As the Copenhagen climate summit kicks off today, it's noteworthy that the EPA is steaming ahead with its own plan to regulate carbon-dioxide emissions:
The Environmental Protection Agency on Monday will complete its determination that greenhouse gases pose a danger to human health and the environment, paving the way for regulation of carbon dioxide emissions from vehicles, power plants, factories refineries and other major sources.
The move gives President Obama a significant tool to combat the gases blamed for the heating of the planet even while Congress remains stalled on economy-wide global warming legislation.
The agency finding also will allow Mr. Obama to tell delegates at the United Nations climate change conference that began today in Copenhagen that the United States is moving aggressively to address the problem.

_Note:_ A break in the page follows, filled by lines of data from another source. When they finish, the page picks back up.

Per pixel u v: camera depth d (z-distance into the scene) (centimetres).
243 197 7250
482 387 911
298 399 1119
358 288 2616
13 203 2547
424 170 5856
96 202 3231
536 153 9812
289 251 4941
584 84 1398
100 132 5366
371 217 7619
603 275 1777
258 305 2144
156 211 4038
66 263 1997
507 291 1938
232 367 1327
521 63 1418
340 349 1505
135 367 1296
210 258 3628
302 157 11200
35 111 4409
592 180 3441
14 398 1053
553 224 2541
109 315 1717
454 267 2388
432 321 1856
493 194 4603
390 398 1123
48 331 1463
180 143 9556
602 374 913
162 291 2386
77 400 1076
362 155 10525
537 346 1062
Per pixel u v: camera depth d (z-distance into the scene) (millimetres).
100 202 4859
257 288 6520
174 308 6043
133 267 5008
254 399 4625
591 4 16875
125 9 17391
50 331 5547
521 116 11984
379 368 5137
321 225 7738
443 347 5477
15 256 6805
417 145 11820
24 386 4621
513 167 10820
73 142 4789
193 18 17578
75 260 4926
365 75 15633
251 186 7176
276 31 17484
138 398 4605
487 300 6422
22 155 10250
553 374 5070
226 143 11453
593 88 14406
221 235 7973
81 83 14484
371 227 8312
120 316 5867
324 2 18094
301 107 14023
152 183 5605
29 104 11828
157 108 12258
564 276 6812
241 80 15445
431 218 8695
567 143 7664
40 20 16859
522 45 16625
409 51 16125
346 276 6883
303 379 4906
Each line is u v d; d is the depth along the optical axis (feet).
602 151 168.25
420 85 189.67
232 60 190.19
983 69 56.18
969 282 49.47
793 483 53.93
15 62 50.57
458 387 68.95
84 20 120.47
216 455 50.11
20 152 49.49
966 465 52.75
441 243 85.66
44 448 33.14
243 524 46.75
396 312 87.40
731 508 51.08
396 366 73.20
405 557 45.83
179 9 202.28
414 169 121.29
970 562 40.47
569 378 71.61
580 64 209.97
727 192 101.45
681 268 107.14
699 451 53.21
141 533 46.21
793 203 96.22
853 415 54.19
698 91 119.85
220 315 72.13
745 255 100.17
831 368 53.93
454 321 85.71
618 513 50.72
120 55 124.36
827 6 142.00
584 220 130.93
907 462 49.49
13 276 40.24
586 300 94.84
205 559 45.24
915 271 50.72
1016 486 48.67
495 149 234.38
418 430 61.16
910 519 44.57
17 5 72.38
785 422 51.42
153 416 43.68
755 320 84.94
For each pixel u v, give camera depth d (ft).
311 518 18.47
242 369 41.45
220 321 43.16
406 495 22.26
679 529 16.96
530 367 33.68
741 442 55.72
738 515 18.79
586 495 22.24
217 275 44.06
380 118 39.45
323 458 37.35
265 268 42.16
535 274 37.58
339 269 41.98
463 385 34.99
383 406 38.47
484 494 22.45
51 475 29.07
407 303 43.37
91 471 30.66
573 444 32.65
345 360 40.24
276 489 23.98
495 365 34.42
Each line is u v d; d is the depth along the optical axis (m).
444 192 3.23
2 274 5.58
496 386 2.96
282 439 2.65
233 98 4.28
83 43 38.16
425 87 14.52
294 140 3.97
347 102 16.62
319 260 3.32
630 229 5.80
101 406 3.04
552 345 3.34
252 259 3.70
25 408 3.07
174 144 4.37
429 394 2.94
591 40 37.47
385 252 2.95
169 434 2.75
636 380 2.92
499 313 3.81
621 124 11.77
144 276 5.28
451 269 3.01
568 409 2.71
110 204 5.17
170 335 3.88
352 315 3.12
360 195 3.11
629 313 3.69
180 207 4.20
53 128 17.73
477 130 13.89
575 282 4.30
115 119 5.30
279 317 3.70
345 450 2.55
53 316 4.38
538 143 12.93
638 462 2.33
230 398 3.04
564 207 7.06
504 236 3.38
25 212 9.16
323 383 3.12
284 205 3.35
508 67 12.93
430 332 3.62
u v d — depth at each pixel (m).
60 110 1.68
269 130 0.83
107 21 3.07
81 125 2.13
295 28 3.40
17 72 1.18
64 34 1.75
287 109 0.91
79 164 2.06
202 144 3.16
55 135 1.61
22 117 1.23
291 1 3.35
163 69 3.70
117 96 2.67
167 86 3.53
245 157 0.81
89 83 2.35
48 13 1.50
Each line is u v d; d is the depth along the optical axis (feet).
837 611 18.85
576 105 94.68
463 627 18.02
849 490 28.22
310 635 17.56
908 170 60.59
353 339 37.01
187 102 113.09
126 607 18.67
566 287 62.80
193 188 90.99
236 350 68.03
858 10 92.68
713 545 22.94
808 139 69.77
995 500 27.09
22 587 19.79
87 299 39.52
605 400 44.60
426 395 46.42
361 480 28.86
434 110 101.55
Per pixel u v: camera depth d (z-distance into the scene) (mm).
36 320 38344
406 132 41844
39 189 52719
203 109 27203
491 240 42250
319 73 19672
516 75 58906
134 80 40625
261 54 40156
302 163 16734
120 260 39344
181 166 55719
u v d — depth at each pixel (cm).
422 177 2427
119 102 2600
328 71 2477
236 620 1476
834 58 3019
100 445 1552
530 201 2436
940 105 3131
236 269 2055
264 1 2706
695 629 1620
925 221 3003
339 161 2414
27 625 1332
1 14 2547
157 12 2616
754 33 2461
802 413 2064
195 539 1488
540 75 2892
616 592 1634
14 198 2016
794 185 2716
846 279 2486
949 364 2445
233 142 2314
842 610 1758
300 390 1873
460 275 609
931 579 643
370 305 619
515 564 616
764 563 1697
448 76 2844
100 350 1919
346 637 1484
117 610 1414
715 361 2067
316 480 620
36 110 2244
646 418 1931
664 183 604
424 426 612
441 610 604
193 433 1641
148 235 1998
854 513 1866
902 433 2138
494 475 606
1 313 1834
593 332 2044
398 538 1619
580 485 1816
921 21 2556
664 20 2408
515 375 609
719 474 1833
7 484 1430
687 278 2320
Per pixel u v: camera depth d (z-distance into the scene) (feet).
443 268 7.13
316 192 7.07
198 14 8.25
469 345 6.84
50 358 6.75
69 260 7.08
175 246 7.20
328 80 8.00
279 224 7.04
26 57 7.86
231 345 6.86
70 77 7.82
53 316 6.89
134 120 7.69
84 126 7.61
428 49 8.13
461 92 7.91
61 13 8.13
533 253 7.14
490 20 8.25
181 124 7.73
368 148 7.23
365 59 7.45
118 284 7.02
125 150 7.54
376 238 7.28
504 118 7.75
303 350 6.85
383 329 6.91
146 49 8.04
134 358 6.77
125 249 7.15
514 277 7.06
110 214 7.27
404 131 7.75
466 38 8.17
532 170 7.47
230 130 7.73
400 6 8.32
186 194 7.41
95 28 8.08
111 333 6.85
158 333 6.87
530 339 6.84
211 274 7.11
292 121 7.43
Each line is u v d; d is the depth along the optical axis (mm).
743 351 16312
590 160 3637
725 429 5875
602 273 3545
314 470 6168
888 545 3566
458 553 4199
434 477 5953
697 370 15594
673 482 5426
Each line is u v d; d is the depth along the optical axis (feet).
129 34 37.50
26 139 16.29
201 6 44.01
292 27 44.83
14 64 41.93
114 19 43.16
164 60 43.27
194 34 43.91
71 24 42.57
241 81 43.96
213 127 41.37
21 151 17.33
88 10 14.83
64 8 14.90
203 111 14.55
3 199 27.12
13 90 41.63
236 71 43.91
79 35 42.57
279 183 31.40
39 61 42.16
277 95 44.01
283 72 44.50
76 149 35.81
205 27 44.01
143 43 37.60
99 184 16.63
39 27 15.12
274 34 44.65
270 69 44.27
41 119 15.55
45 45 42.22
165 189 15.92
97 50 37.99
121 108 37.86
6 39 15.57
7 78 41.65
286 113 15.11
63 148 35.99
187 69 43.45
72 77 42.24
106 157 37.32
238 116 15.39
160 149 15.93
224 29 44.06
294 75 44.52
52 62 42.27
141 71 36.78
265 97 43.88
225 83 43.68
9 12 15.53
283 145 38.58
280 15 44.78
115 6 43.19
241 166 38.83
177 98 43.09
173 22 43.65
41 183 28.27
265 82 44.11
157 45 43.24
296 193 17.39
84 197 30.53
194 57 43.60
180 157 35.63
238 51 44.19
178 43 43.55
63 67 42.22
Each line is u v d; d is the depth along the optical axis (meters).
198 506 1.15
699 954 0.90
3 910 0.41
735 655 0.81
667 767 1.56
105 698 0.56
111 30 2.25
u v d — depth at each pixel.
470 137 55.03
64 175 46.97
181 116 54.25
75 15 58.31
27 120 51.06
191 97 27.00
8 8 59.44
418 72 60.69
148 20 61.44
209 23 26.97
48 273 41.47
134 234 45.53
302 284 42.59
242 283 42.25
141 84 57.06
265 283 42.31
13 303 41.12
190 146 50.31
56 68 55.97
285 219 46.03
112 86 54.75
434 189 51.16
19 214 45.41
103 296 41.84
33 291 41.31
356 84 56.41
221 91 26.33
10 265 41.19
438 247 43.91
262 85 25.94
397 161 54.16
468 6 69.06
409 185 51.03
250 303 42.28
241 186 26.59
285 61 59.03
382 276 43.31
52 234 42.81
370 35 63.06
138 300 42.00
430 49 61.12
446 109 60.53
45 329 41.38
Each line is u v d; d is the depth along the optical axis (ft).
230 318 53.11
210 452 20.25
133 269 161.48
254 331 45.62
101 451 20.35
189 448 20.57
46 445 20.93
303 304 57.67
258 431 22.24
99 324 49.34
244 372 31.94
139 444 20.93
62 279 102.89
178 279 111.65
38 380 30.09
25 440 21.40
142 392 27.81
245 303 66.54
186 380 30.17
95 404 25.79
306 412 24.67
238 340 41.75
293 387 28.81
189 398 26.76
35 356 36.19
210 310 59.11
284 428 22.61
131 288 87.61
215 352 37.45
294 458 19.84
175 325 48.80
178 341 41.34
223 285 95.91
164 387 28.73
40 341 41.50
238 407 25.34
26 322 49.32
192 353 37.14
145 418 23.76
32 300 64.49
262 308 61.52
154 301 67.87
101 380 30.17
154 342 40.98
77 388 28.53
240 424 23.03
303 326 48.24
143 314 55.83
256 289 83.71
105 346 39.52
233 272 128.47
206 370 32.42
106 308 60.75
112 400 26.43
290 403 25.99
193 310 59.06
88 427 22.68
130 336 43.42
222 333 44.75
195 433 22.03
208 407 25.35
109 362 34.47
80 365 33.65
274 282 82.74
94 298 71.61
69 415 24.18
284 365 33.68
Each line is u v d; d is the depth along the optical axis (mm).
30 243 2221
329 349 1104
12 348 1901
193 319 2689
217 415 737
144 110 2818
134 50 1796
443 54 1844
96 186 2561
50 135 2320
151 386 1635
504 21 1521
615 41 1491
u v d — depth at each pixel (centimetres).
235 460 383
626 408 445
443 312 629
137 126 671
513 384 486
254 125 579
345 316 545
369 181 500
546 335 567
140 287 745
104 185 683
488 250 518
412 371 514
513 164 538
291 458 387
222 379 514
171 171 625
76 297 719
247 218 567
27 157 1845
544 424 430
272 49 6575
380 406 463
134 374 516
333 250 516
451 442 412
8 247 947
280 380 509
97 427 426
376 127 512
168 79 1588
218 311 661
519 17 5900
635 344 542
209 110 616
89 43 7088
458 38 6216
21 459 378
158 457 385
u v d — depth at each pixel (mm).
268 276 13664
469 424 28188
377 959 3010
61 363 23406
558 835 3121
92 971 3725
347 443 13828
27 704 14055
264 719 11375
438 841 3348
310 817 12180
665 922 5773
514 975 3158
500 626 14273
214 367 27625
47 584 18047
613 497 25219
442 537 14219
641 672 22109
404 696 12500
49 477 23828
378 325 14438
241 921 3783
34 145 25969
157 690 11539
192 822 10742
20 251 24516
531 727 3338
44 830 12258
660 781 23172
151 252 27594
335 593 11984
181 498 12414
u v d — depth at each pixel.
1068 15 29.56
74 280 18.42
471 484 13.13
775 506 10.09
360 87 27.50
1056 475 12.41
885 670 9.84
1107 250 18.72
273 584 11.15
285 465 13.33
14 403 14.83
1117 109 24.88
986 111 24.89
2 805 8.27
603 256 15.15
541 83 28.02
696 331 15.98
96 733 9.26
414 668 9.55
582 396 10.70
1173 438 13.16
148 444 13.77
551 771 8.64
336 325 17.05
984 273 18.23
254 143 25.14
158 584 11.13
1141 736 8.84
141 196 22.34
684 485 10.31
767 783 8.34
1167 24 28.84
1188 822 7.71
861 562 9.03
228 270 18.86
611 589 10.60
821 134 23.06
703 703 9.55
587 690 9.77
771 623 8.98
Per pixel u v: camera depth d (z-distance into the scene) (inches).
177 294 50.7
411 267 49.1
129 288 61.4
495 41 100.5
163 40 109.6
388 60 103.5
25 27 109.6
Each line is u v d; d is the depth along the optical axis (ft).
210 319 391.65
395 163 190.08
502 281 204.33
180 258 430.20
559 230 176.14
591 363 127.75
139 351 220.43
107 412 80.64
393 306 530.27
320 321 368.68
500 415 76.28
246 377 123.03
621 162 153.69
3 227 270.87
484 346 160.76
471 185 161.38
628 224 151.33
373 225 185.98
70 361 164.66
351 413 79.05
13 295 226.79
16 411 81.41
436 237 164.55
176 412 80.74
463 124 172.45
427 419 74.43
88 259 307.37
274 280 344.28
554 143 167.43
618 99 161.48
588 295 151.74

This move would certainly give the Obama administration a stronger negotiating position at Copenhagen: The United States is now more or less committed to curbs on greenhouse gases; it's just a question of what those curbs will look like. As The Wall Street Journal reports, many large businesses, particularly power companies, hate the idea of the EPA issuing its own carbon rules. They'd rather have Congress set up a more flexible cap-and-trade system. (Electric utilities, in particular, were able to shape the House bill more to their liking, and they'd have less luck with EPA regs.) So will those companies start ratcheting up the pressure on lawmakers to pass a climate bill?